Toka Tū Ake EQC (Earthquake Commission) has awarded 14 research teams a total of more than $1.2 million in this year’s Biennial Grants round. These research projects aim to help better understand our natural hazard risks and find ways to reduce the impact of those hazards.

Toka Tū Ake EQC wants to ensure natural hazard resilience becomes embedded in all aspects of decision-making for homes, towns, and cities in Aotearoa New Zealand. Investing in research and translating that will reduce our vulnerability to natural hazard events.

The Biennial Grants have been running since 1989 as part of our contestable funding and are awarded every two years. Successful grants are aligned with the Toka Tū Ake research investment priorities, including research that empowers people, quantifies hazards and their impacts, looks at smarter land use, governance and economics and resilient buildings. This year there were nearly 80 expressions of interest.

Head of Research Dr Natalie Balfour says each of the 14 research projects will help understand New Zealand’s natural hazard risk and reduce the impact on people and property when events do happen.

“The successful projects cover most of our natural hazards from volcanoes to landslides, and many of the projects incorporate effects of climate change on these hazards, such as one on slope hazard hotspots in Aotearoa’s changing climate.”

Some also include mātauranga Māori or are led by Māori researchers, such as one project about coastal inundation losses on Māori assets in the southern Marlborough district which will integrate Te Ao Māori with contemporary science to analyse coastal inundation losses for adaptive resilience.”

“Investing in science and research is critical, as is translating it into tangible and appropriate outputs for others to use.
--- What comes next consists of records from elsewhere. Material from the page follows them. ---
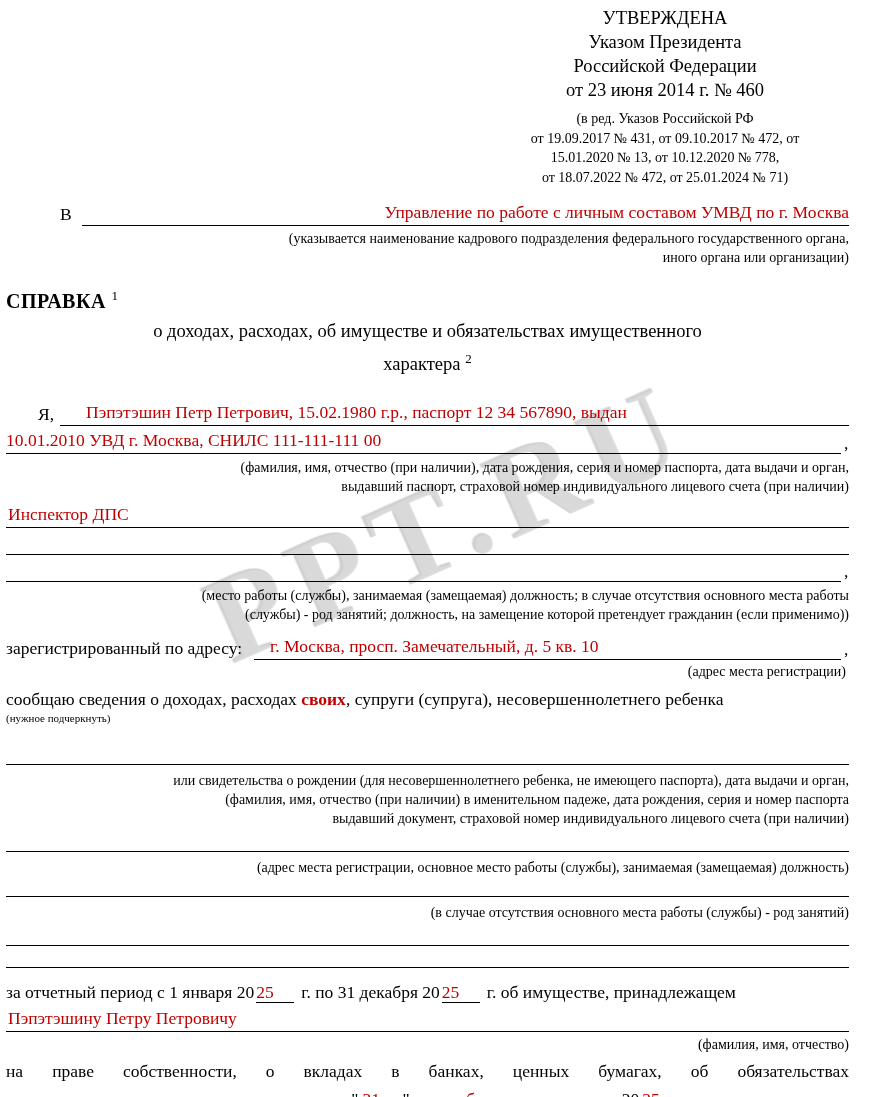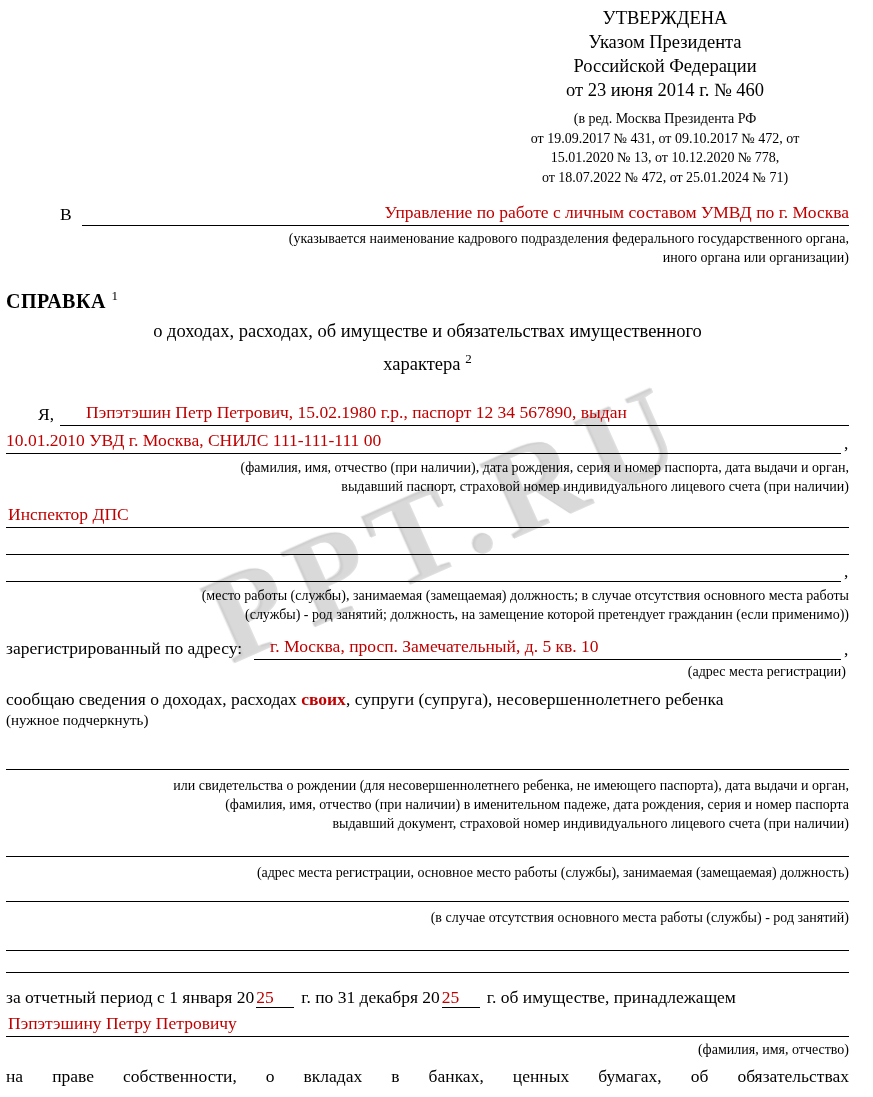--- a/index.html
+++ b/index.html
@@ -139,7 +139,7 @@
       <div class="main-line">Российской Федерации</div>
       <div class="main-line">от 23 июня 2014 г. № 460</div>
       <div class="amend">
-        <div class="amend-line">(в ред. Москва Президента РФ</div>
+        <div class="amend-line">(в ред. Указов Российской РФ</div>
         <div class="amend-line">от 19.09.2017 № 431, от 09.10.2017 № 472, от</div>
         <div class="amend-line">15.01.2020 № 13, от 10.12.2020 № 778,</div>
         <div class="amend-line">от 18.07.2022 № 472, от 25.01.2024 № 71)</div>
If we can put sound data and research into the hands of key decision-makers like policy makers, local councils, designers, engineers, builders and most importantly, the New Zealand public, that’s when we can start making a difference.,” Dr Balfour says.

She said results from previous Toka Tū Ake investments have led to new building design guidance for engineers, identifying at-risk land, and detailed information for planners and emergency managers about the likely impacts of natural hazards across the country.

This year Toka Tū Ake continued special allocations to ensure there are more opportunities for Māori relevant research and early-career researchers.

“We were delighted with the response to this year’s grant round and pleased to be supporting fantastic projects that broaden the focus of our research programme to deliver new knowledge for Aotearoa New Zealand’s resilience. The quality of the proposals was exceptionally high.”

Along with funding the Biennial Grants, Toka Tū Ake invests in research at universities across New Zealand, supports regional and community organisations in research on natural hazards and risk reduction, as well as contributing to systems and programmes such as the GeoNet New Zealand’s natural hazard monitoring system.